Short of deliberate violation, there's subterfuge. Thus managers learn how to elicit information without asking, or raise their eyebrows just so when asked about an employee. Where restrained from firing they also learn the knack, familiar in civil service settings, of making subordinates' lives unpleasant enough that they think of leaving voluntarily.
Most business managers yearn for legal safe harbors. They wish to know, as Washington, D.C., lawyer James DeLong has put it, "that their organizations are in compliance, not that they are out of compliance but that the agency probably will not treat the matter seriously." Our legal system denies them that chance, and its denial is effectively deliberate. As programmers might put it: It's not a bug, it's a feature. The ACLU, campaigning to overturn the employment-at-will principle, has called for the content of good cause in dismissal not to be specified in legislation, but to be left up to shifting judicial discretion. Sexual-harassment-law advocates have consistently preferred keeping the law "fluid," keeping employers guessing as to what is permitted, to codifying by statute what is required. ADA advocates successfully fought off any set definition, however high, on how much "reasonable accommodation" would be enough.

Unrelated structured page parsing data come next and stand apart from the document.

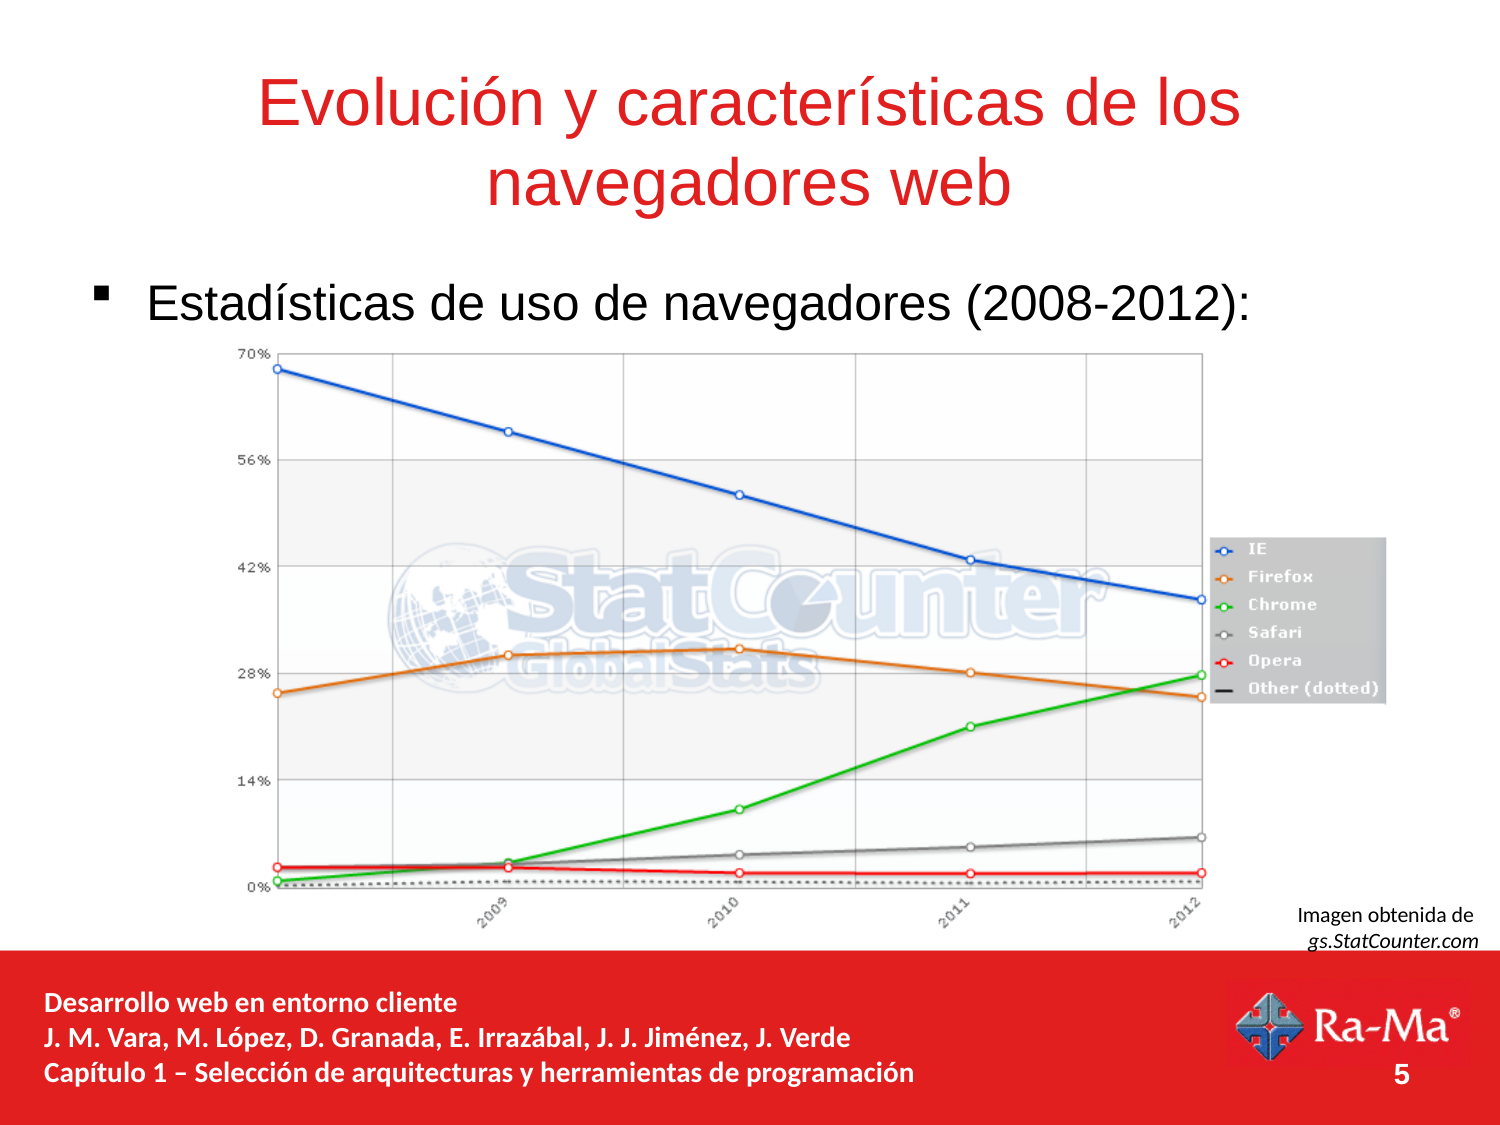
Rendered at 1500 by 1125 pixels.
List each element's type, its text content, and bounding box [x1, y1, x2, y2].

footer Desarrollo web en entorno cliente J. M. Vara, M. López, D. Granada, E. Irrazábal, J. J. Jiménez, J. Verde Capítulo 1 – Selección de arquitecturas y herramientas de programación [29, 975, 1058, 1094]
slide_number 5 [1074, 1042, 1425, 1103]
title Evolución y características de los navegadores web [75, 45, 1425, 233]
picture [0, 0, 1500, 1125]
list Estadísticas de uso de navegadores (2008-2012): [75, 262, 1425, 929]
text_box Imagen obtenida de gs.StatCounter.com [1282, 893, 1494, 961]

If we gave employers any definite safe harbor, after all, some of them might reach it. And then, for advocates and lawyers and enforcement agencies, a train of unwelcome consequences would follow. They might feel their moral high ground beginning to slip away, along with the practical leverage–in the form of threats to call down the law–that goes with it. It would not be so easy to depict the enemy as a bunch of scofflaws or to list the unmet promises, stretching out unending to the horizon, on which the existing law has still not delivered. The rest of us might cease feeling guilty and turn our attention to other deserving issues, causes, and groups, and even the most burningly felt need of identity politics might recede to the status of just one more private dispute among many, rather than a legal right being denied.
Many a hands-on manager has been tempted to cry out to the heavens in frustration: Do they really expect us to comply with all these laws? To which the appropriate answer is a question in turn: Whatever made you think they did?